I want you to understand the strategy so that you can see the potential it has if you utilize it in your portfolio.
So today, I want to walk you through an actual trade from May so that you can see step-by-step what goes into an Earnings Drift trade alert.
Before I walk you through it, let me clear up a few things about an earnings drift.
Learning to Drift
For starters, it is just that — a drift.
It occurs after earnings are announced, not before. We are not gambling our wealth on an earnings announcement, which can be manipulated to the extremes by corporations.
Instead, we are placing our money on proven drift patterns that have occurred for a certain stock.
That is point No. 2 — this is specific to certain stocks. There is no one-size-fits-all strategy. And I’m not just saying that to say it. I have done the research.
I have reviewed every earnings instance for S&P 500 and Nasdaq 100 stocks since 2006. And I can say without a doubt that it’s not a one-size-fits-all approach that you can take — it’s company specific.
Third, we are exiting prior to the next earnings announcement. That’s because earnings announcements are the company’s opportunity to set the record straight, good or bad, about how its operations are doing. And this occurs four times a year, every quarter.

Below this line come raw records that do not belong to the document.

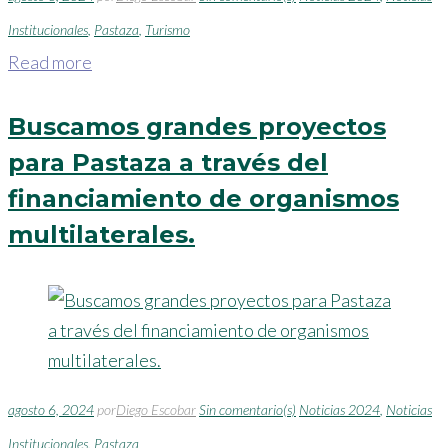
Institucionales
,
Pastaza
,
Turismo
Read more
Buscamos grandes proyectos
para Pastaza a través del
financiamiento de organismos
multilaterales.
agosto 6, 2024
por
Diego Escobar
Sin comentario(s)
Noticias 2024
,
Noticias
Institucionales
,
Pastaza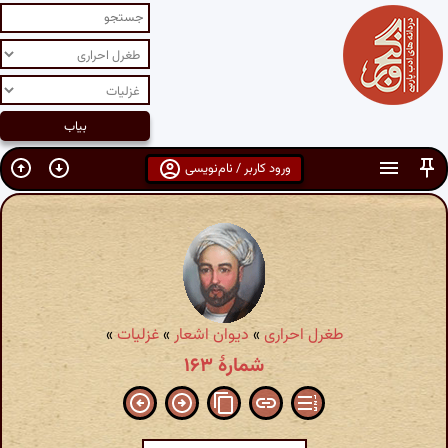
ورود کاربر / نام‌نویسی
طغرل احراری
»
دیوان اشعار
»
غزلیات
»
شمارهٔ ۱۶۳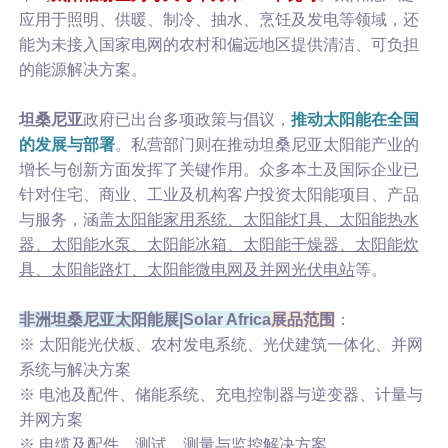
应用于照明、供暖、制冷、抽水、烹饪及发电等领域，还
能为未接入国家电网的农村和偏远地区提供清洁、可负担
的能源解决方案。
坦桑尼亚
政府已出台多项政策与倡议，
推动太阳能在全国
的发展与部署
。私营部门则在推动坦桑尼亚太阳能产业的
增长与创新方面发挥了关键作用。众多本土及国际企业已
针对住宅、商业、工业及机构客户投资太阳能项目、产品
与服务，涵盖
太阳能家用系统、太阳能灯具、太阳能热水
器、太阳能水泵、太阳能冰箱、太阳能干燥器、太阳能炊
具、太阳能路灯、太阳能微电网及并网光伏电站
等。
非洲坦桑尼亚太阳能展|Solar Africa
展品范围
：
※ 太阳能光伏板、农村发电系统、光伏建筑一体化、并网
系统与解决方案
※ 电池及配件、储能系统、充电控制器与逆变器、计量与
并网方案
※ 电缆及配件、测试、测量与监控解决方案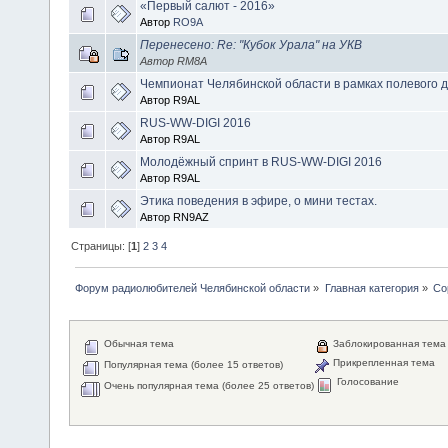
«Первый салют - 2016»
Автор
RO9A
Перенесено: Re: "Кубок Урала" на УКВ
Автор RM8A
Чемпионат Челябинской области в рамках полевого 
Автор R9AL
RUS-WW-DIGI 2016
Автор R9AL
Молодёжный спринт в RUS-WW-DIGI 2016
Автор R9AL
Этика поведения в эфире, о мини тестах.
Автор RN9AZ
Страницы: [
1
]
2
3
4
Форум радиолюбителей Челябинской области
»
Главная категория
»
Со
Обычная тема
Заблокированная тема
Прикрепленная тема
Популярная тема (более 15 ответов)
Голосование
Очень популярная тема (более 25 ответов)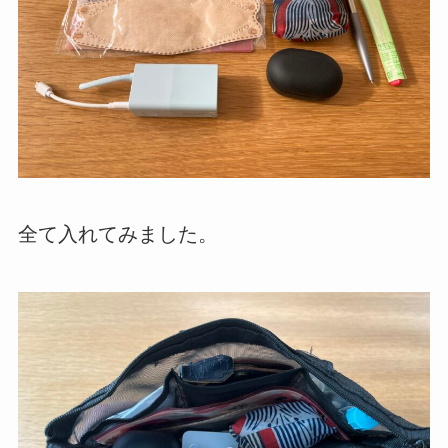
全て入れてみました。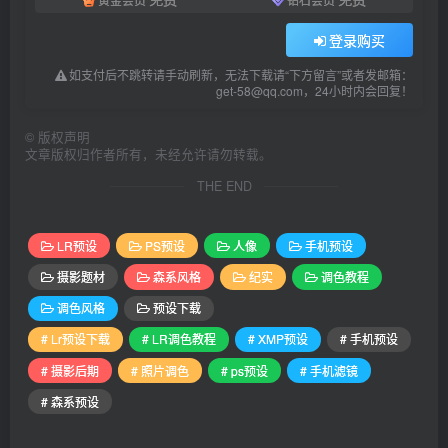
登录购买
如支付后不跳转请手动刷新，无法下载请“下方留言”或者发邮箱：
get-58@qq.com，24小时内会回复！
©
版权声明
文章版权归作者所有，未经允许请勿转载。
THE END
LR预设
PS预设
人像
手机预设
摄影题材
森系风格
纪实
调色教程
调色风格
预设下载
# Lr预设下载
# LR调色教程
# XMP预设
# 手机预设
# 摄影后期
# 照片调色
# ps预设
# 手机滤镜
# 森系预设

We want to be out of a position ahead of that next announcement, and price movement is largely tied to investors’ reactions to a company’s previous earnings report.
Now that I’ve got that out of the way, let’s look at a recent trade.
This was on May 10 of this year. Nvidia Corp. (Nasdaq: NVDA) reported earnings that easily topped analysts’ expectations, and investors liked what they saw. We know they liked it because the stock jumped over 10% on the news.
This triggered a new trade for us.
That’s because Nvidia had a similar occurrence around an earnings announcement 10 times during the 10 years of research. And in each of those 10 times, the stock was in positive territory and had been up as much as 30% over the duration of its drift.
So I knew this was an extremely consistent drift with promising returns, and I recommended the trade.
We use what I refer to as a “profit accelerator” that allows us to risk less while profiting more — a win-win for us as investors. The profit accelerator is stock options, and don’t worry — I give you all the details on how to use them and what to expect.
I walked readers through exactly how to place the trade — giving them the specific option that would hand them the best returns for the risk — how long we planned to hold the position, what price to pay for the option and even how we planned on exiting the position — all that was right there in a brief alert.
In this trade, I was able to let them know the very next day that we locked in a 50% gain already — a remarkable return for any trading strategy.
Less than a week later, we were handed a 147% gain on the second half of the trade. Overall, it handed us a quick 98% gain.
Here’s how that money-making trade looks on a chart:
To be fair, not all drifts look the same. As I mentioned, these drifts are specific to a company, and each time can look different. For example, on Friday I explained a unique drift, one that didn’t begin immediately, but from the research I conducted, I knew it had a two-week delay — and it paid off big time.